DNA reached out to YTL Comms chief Wing for further information and his comments, but he had not responded as at press time.
Increasingly challenging competitive landscape
While lower project sales have affected the company’s business, industry observers see an even bigger concern for YTL Comms, and that is the increasingly challenging competitive landscape.
“No doubt, the revenue from projects can be a boost to the company’s financials, but at the end of the day, YTL Comms is a retail market-driven services provider, so its competitiveness in this space will be the bigger driver going forward,” said another analyst.
Although its main rival appears to be Telekom Malaysia Bhd subsidiary Packet One Networks (Malaysia) Sdn Bhd (or P1), as both own the same spectrum band, the truth is that YTL Comms also directly and indirectly competes against mobile players like Maxis Bhd, Celcom Axiata Bhd, Digi.Com Bhd and U Mobile.
Just like YTL Comms, these companies are offering consumers services that allow them to be connected to the Internet while on the go.
CIMB Investment Research and Alliance DBS Research, in their respective research reports, said that YTL Comms is unlikely to see an improvement in performance for the full year ending June 30.
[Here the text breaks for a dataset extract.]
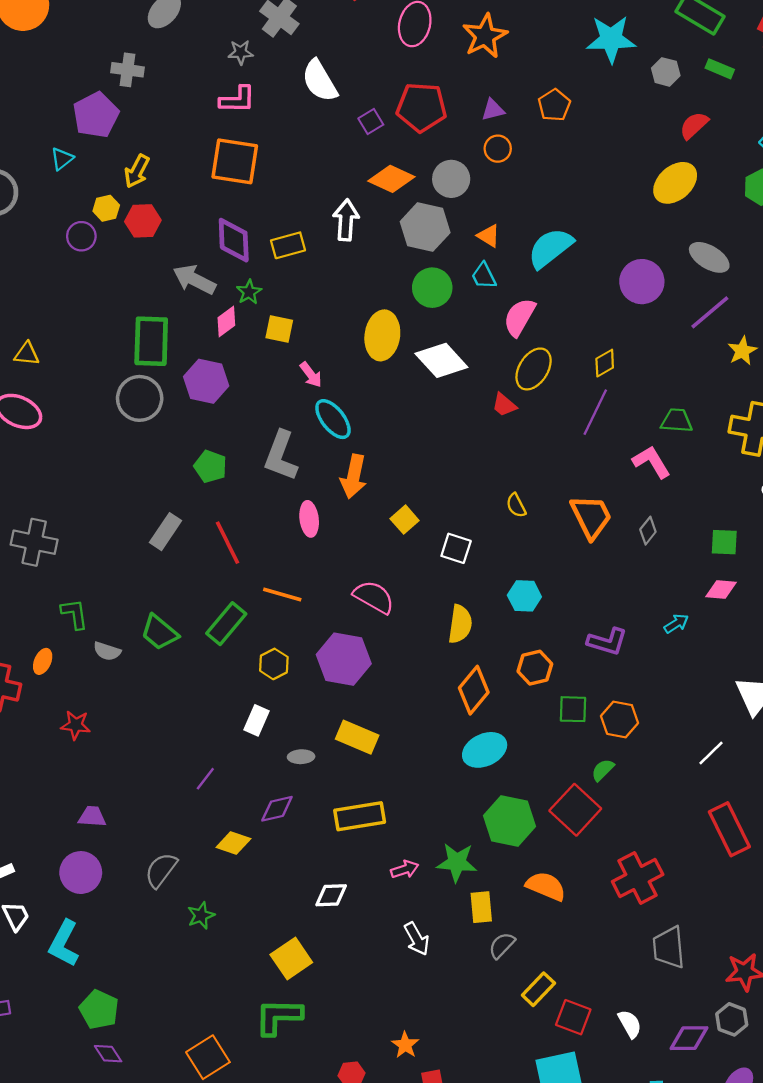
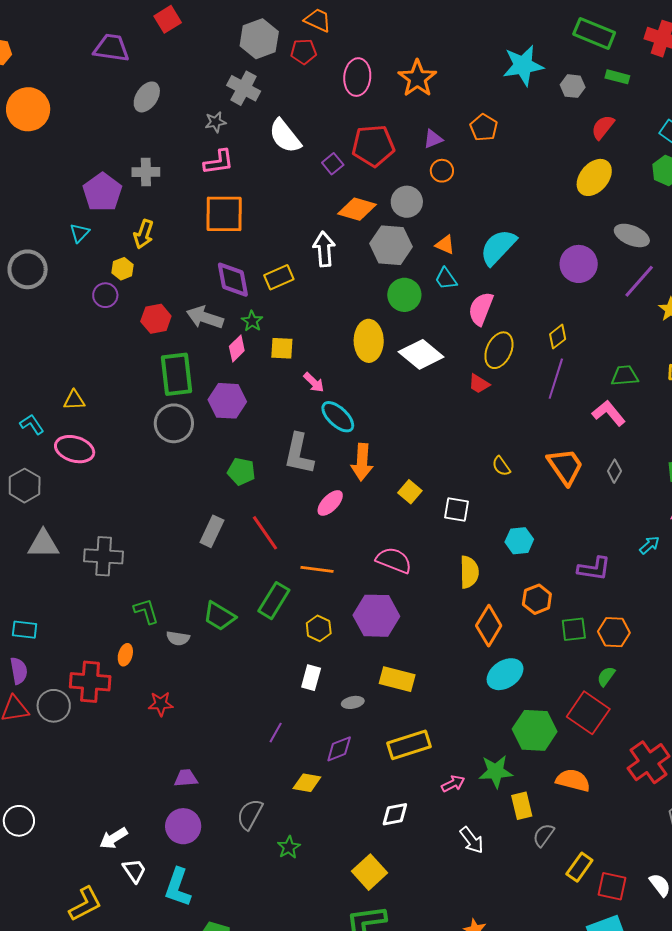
gray cross: (127, 70) -> (146, 172), moved
red hexagon: (143, 221) -> (156, 319), moved
pink ellipse: (309, 519) -> (330, 503), turned 60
“We believe that YTL Power’s mobile broadband network business (YTL Comms) is unlikely to turn around soon, given the competitive industry landscape and long gestation period,” said Alliance DBS Research.
YTL Comms not alone
The only consolation for YTL Comms is that it is not the only player having such a challenging time. Its closest rival P1 is also still in the red.
P1, which is now 55.3% owned by Telekom Malaysia (TM), also reported higher quarter-on-quarter net losses for the quarter ended March 31, 2015.
During the first quarter of 2015, P1 is believed to have recorded a net loss of approximately RM60 million, which is about 20% higher than the RM49.8 million net loss it recorded during the three months ended Dec 31, 2014.
[These numbers were derived using Green Packet’s financial results, where it reported that its “share of net losses of associates” were RM18.57 million and RM15.5 million for the quarter ended March 31, 2015 and Dec 31, 2014, respectively. Green Packet still has a 31.1% stake in P1].
CIMB Research, in its report, said it expects TM’s earnings dilution from P1 to build up significantly over the next three years.
“Overall, we forecast that TM’s EBITDA (earnings before interest, taxes, depreciation and amortisation) margins will decline from 33.2% in 2014 to 32.8%, 32.4% and 31.2% in 2015, 2016 and 2017, respectively, after factoring in the dilution from P1,” it said.